AIM OF THE EXERCISE. Scan the records for the string "living" and copy every line that holds it.

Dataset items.
--
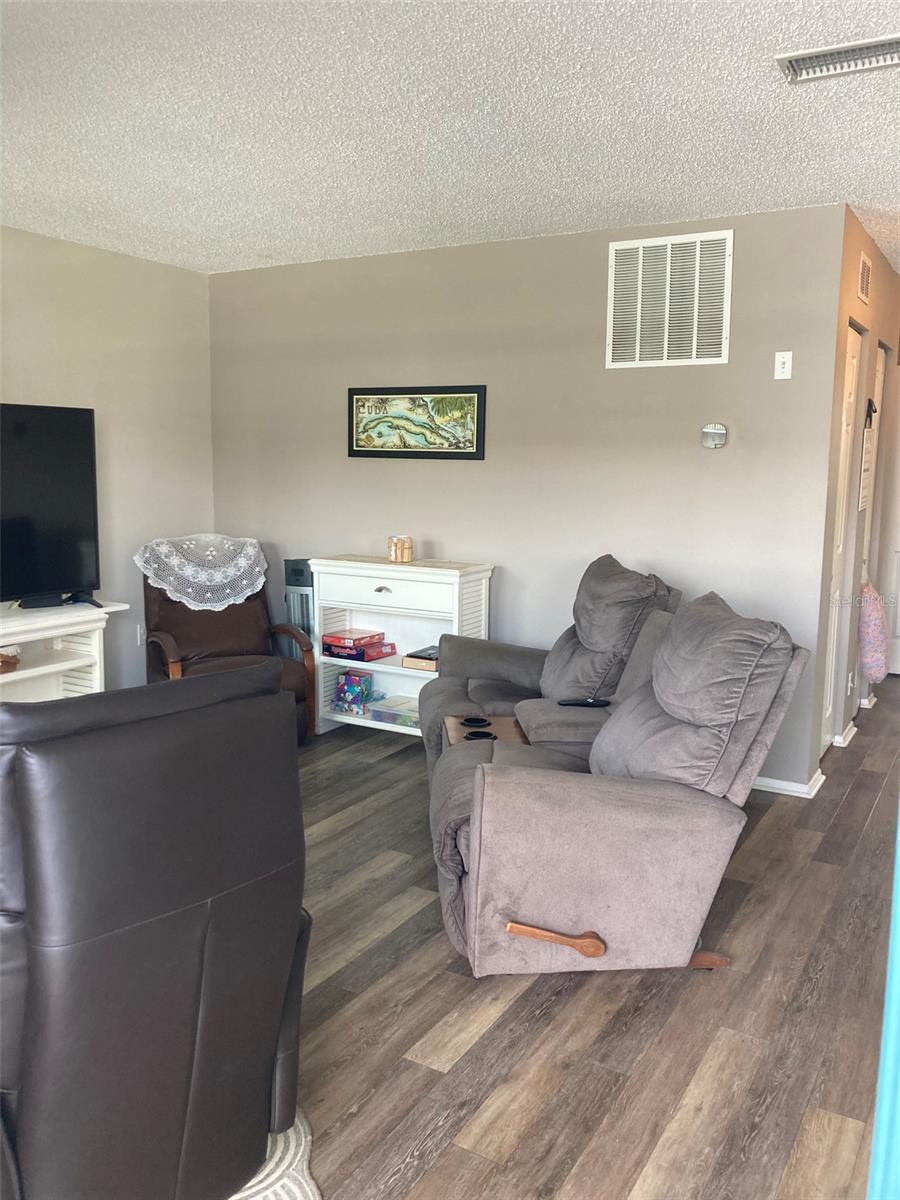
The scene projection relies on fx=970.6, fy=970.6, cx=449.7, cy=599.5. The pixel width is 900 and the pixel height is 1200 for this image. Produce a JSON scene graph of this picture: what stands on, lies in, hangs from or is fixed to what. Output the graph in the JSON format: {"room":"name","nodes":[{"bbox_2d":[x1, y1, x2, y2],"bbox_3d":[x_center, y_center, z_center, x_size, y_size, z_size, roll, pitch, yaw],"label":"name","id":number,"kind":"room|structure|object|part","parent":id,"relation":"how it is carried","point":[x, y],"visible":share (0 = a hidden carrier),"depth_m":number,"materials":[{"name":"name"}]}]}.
{"room":"living room","nodes":[
{"label":"living room","id":0,"kind":"room"},
{"bbox_2d":[0,225,214,692],"bbox_3d":[-2.861,-0.321,3.369,0.127,2.473,5.645,6,9,30],"label":"left wall","id":1,"kind":"structure","parent":0,"point":[117,525],"depth_m":5.12,"materials":[{"name":"paint"}]},
{"bbox_2d":[135,622,144,646],"bbox_3d":[-1.701,0.192,5.361,0.009,0.119,0.069,6,9,30],"label":"wall socket","id":2,"kind":"object","parent":1,"relation":"attached to","point":[139,631],"visible":0.7,"depth_m":5.34,"materials":[{"name":"white plastic"}]},
{"bbox_2d":[0,0,899,281],"bbox_3d":[0.613,-1.502,2.920,5.950,0.107,9.038,6,9,30],"label":"ceiling","id":3,"kind":"structure","parent":0,"point":[787,31],"depth_m":2.96,"materials":[{"name":"white paint"}]},
{"bbox_2d":[774,34,899,84],"bbox_3d":[1.054,-1.386,2.473,0.404,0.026,0.201,6,9,30],"label":"ceiling vent","id":4,"kind":"object","parent":3,"relation":"attached to","point":[861,46],"visible":0.99,"depth_m":2.49,"materials":[{"name":"white metal"}]},
{"bbox_2d":[210,203,851,791],"bbox_3d":[0.093,-0.515,4.958,3.555,2.456,0.126,6,9,30],"label":"back wall","id":5,"kind":"structure","parent":0,"point":[597,250],"depth_m":4.60,"materials":[{"name":"grey paint"}]},
{"bbox_2d":[348,385,486,459],"bbox_3d":[-0.186,-0.908,4.953,0.808,0.365,0.027,6,9,30],"label":"framed picture","id":6,"kind":"object","parent":5,"relation":"attached to","point":[471,442],"visible":0.99,"depth_m":4.94},
{"bbox_2d":[606,229,732,368],"bbox_3d":[0.953,-1.298,4.245,0.523,0.563,0.016,6,9,30],"label":"return air vent","id":7,"kind":"object","parent":5,"relation":"attached to","point":[666,334],"visible":1,"depth_m":4.24,"materials":[{"name":"white metal"}]},
{"bbox_2d":[701,422,727,448],"bbox_3d":[1.156,-0.718,4.251,0.124,0.113,0.031,6,9,30],"label":"thermostat","id":8,"kind":"object","parent":5,"relation":"attached to","point":[720,429],"visible":0.99,"depth_m":4.24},
{"bbox_2d":[773,351,792,379],"bbox_3d":[1.389,-0.977,4.047,0.069,0.116,0.019,6,9,30],"label":"light switch","id":9,"kind":"object","parent":5,"relation":"attached to","point":[780,359],"visible":0.99,"depth_m":4.05,"materials":[{"name":"white plastic"}]},
{"bbox_2d":[752,772,825,798],"bbox_3d":[0.744,0.735,4.698,2.126,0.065,0.136,6,9,30],"label":"baseboard","id":10,"kind":"structure","parent":5,"relation":"attached to","point":[794,785],"depth_m":4.25,"materials":[{"name":"white paint"}]},
{"bbox_2d":[275,679,899,1199],"bbox_3d":[0.470,1.030,3.222,6.633,0.100,9.812,6,9,30],"label":"floor","id":11,"kind":"structure","parent":0,"point":[401,1150],"depth_m":2.47,"materials":[{"name":"brown wood"}]},
{"bbox_2d":[0,600,130,700],"bbox_3d":[-2.100,0.444,4.121,0.462,0.704,1.483,6,9,30],"label":"tv stand","id":12,"kind":"object","parent":11,"relation":"on","point":[23,636],"visible":0.67,"depth_m":4.48,"materials":[{"name":"white wood"}]},
{"bbox_2d":[0,646,20,673],"bbox_3d":[-2.014,0.257,4.174,0.224,0.100,0.278,6,9,30],"label":"basket","id":13,"kind":"object","parent":12,"relation":"in","point":[6,661],"visible":1,"depth_m":4.19,"materials":[{"name":"brown"}]},
{"bbox_2d":[0,402,101,611],"bbox_3d":[-2.005,-0.375,4.093,0.309,0.908,1.231,6,9,30],"label":"television","id":14,"kind":"object","parent":12,"relation":"on","point":[58,578],"visible":1,"depth_m":4.38,"materials":[{"name":"black plastic"}]},
{"bbox_2d":[137,542,313,742],"bbox_3d":[-1.183,0.231,4.941,0.764,0.956,0.878,-3,9,-26],"label":"armchair","id":15,"kind":"object","parent":11,"relation":"on","point":[196,623],"visible":0.56,"depth_m":4.96,"materials":[{"name":"brown leather"}]},
{"bbox_2d":[135,532,269,611],"bbox_3d":[-1.309,-0.141,5.104,0.633,0.363,0.505,-3,9,-26],"label":"lace doily","id":16,"kind":"object","parent":15,"relation":"on","point":[238,601],"visible":0.93,"depth_m":5.01,"materials":[{"name":"white fabric"}]},
{"bbox_2d":[226,1108,319,1199],"bbox_3d":[-1.181,1.182,1.588,1.790,0.013,1.851,6,9,30],"label":"rug","id":17,"kind":"object","parent":11,"relation":"on","point":[278,1188],"visible":0.15,"depth_m":1.94,"materials":[{"name":"carpet"}]},
{"bbox_2d":[0,663,313,1199],"bbox_3d":[-0.755,0.620,1.881,0.894,1.037,0.787,8,11,42],"label":"leather recliner","id":18,"kind":"object","parent":17,"relation":"on","point":[142,903],"visible":1,"depth_m":1.59,"materials":[{"name":"brown leather"}]},
{"bbox_2d":[283,557,315,659],"bbox_3d":[-0.799,0.198,5.340,0.254,0.872,0.253,6,9,30],"label":"tower fan","id":19,"kind":"object","parent":11,"relation":"on","point":[292,563],"visible":0.35,"depth_m":5.23,"materials":[{"name":"plastic"}]},
{"bbox_2d":[309,551,494,738],"bbox_3d":[-0.250,0.266,4.939,0.882,0.915,0.377,6,9,30],"label":"white bookcase","id":20,"kind":"object","parent":11,"relation":"on","point":[364,722],"visible":0.63,"depth_m":4.89,"materials":[{"name":"white wood"}]},
{"bbox_2d":[332,669,373,715],"bbox_3d":[-0.507,0.480,5.135,0.200,0.196,0.186,6,9,30],"label":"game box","id":21,"kind":"object","parent":20,"relation":"in","point":[344,684],"visible":0.99,"depth_m":5.09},
{"bbox_2d":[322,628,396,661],"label":"board game","id":22,"kind":"object","parent":20,"relation":"in","point":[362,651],"visible":0.98,"depth_m":5.00,"materials":[{"name":"red paper"}]},
{"bbox_2d":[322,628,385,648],"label":"board game box","id":23,"kind":"object","parent":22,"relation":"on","point":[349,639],"visible":0.99,"depth_m":5.04,"materials":[{"name":"red paper"}]},
{"bbox_3d":[-0.333,-0.043,4.732,0.096,0.031,0.041,6,9,30],"label":"drawer pull","id":24,"kind":"part","parent":20,"relation":"part of","materials":[{"name":"metal"}]},
{"bbox_3d":[-0.327,-0.035,4.699,0.631,0.136,0.041,6,9,30],"label":"drawer","id":25,"kind":"part","parent":20,"relation":"part of","materials":[{"name":"white wood"}]},
{"bbox_2d":[367,696,419,726],"bbox_3d":[-0.230,0.570,4.948,0.314,0.070,0.238,6,9,30],"label":"plastic container","id":26,"kind":"object","parent":20,"relation":"in","point":[377,709],"visible":0.84,"depth_m":4.90,"materials":[{"name":"clear plastic"}]},
{"bbox_2d":[387,534,413,562],"bbox_3d":[-0.230,-0.251,4.824,0.081,0.122,0.080,6,9,30],"label":"candle holder","id":27,"kind":"object","parent":20,"relation":"on","point":[406,550],"visible":1,"depth_m":4.80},
{"bbox_2d":[402,645,438,671],"bbox_3d":[-0.080,0.291,4.850,0.209,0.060,0.266,6,9,30],"label":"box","id":28,"kind":"object","parent":20,"relation":"in","point":[409,656],"visible":0.64,"depth_m":4.76,"materials":[{"name":"paper"}]},
{"bbox_2d":[414,554,813,980],"bbox_3d":[0.405,0.426,3.447,1.041,1.017,2.085,0,8,-4],"label":"reclining sofa","id":29,"kind":"object","parent":11,"relation":"on","point":[609,807],"visible":0.97,"depth_m":2.67,"materials":[{"name":"grey fabric"}]},
{"bbox_2d":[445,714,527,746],"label":"tray","id":30,"kind":"object","parent":29,"relation":"on","point":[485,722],"visible":0.5,"depth_m":3.56,"materials":[{"name":"brown wood"}]},
{"bbox_3d":[0.275,0.908,2.571,0.266,0.077,0.116,0,8,-4],"label":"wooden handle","id":31,"kind":"part","parent":29,"relation":"part of","materials":[{"name":"brown wood"}]},
{"bbox_2d":[559,697,610,707],"bbox_3d":[0.496,0.376,3.577,0.184,0.023,0.051,0,8,-2],"label":"remote control","id":32,"kind":"object","parent":29,"relation":"on","point":[589,702],"visible":0.91,"depth_m":3.56,"materials":[{"name":"black plastic"}]},
{"bbox_2d":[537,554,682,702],"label":"back cushion","id":33,"kind":"object","parent":29,"relation":"on","point":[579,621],"visible":0.8,"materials":[{"name":"grey fabric"}]},
{"bbox_2d":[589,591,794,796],"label":"back cushion","id":34,"kind":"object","parent":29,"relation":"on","point":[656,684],"visible":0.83,"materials":[{"name":"grey fabric"}]},
{"bbox_2d":[867,814,899,1199],"bbox_3d":[0.642,0.324,1.069,0.321,1.718,0.297,6,9,30],"label":"blue door","id":35,"kind":"structure","parent":11,"relation":"on","point":[896,979],"depth_m":1.11,"materials":[{"name":"paint"}]},
{"bbox_2d":[807,208,899,777],"bbox_3d":[2.192,-0.529,5.193,0.131,2.472,2.463,6,9,30],"label":"hallway wall","id":36,"kind":"structure","parent":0,"point":[856,248],"depth_m":4.69,"materials":[{"name":"beige paint"}]},
{"bbox_2d":[820,328,861,754],"bbox_3d":[1.806,-0.232,4.567,0.081,2.042,0.681,6,9,30],"label":"closet door","id":37,"kind":"structure","parent":36,"relation":"in","point":[854,361],"depth_m":4.69,"materials":[{"name":"white paint"}]},
{"bbox_2d":[833,719,858,747],"bbox_3d":[2.070,0.698,5.093,0.100,0.066,0.305,6,9,30],"label":"baseboard","id":38,"kind":"structure","parent":36,"relation":"attached to","point":[854,729],"depth_m":5.01,"materials":[{"name":"white paint"}]},
{"bbox_2d":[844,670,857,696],"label":"wall socket","id":39,"kind":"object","parent":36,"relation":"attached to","point":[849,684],"visible":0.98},
{"bbox_2d":[857,251,871,302],"bbox_3d":[1.854,-1.440,4.341,0.015,0.184,0.293,6,9,30],"label":"wall vent","id":40,"kind":"object","parent":36,"relation":"attached to","point":[864,268],"visible":0.98,"depth_m":4.32,"materials":[{"name":"metal"}]},
{"bbox_2d":[858,399,876,511],"bbox_3d":[2.098,-0.712,4.879,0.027,0.591,0.279,6,9,30],"label":"hanging sign","id":41,"kind":"object","parent":36,"relation":"attached to","point":[864,490],"visible":0.97,"depth_m":4.84,"materials":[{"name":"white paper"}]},
{"bbox_2d":[855,334,885,705],"bbox_3d":[2.250,-0.343,5.286,0.095,2.062,0.679,6,9,30],"label":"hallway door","id":42,"kind":"structure","parent":36,"relation":"in","point":[881,376],"depth_m":5.39,"materials":[{"name":"white paint"}]},
{"bbox_2d":[858,580,888,681],"bbox_3d":[2.236,0.160,5.157,0.185,0.533,0.301,6,9,30],"label":"pink bag","id":43,"kind":"object","parent":42,"relation":"hanging from","point":[874,616],"visible":0.84,"depth_m":5.06,"materials":[{"name":"fabric"}]},
{"bbox_2d":[878,348,899,677],"bbox_3d":[3.184,-0.452,6.282,0.739,2.017,0.112,6,9,30],"label":"door","id":44,"kind":"structure","parent":36,"relation":"in","point":[896,641],"depth_m":6.44,"materials":[{"name":"white paint"}]}
]}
--
RESULT.
{"room":"living room","nodes":[
{"label":"living room","id":0,"kind":"room"},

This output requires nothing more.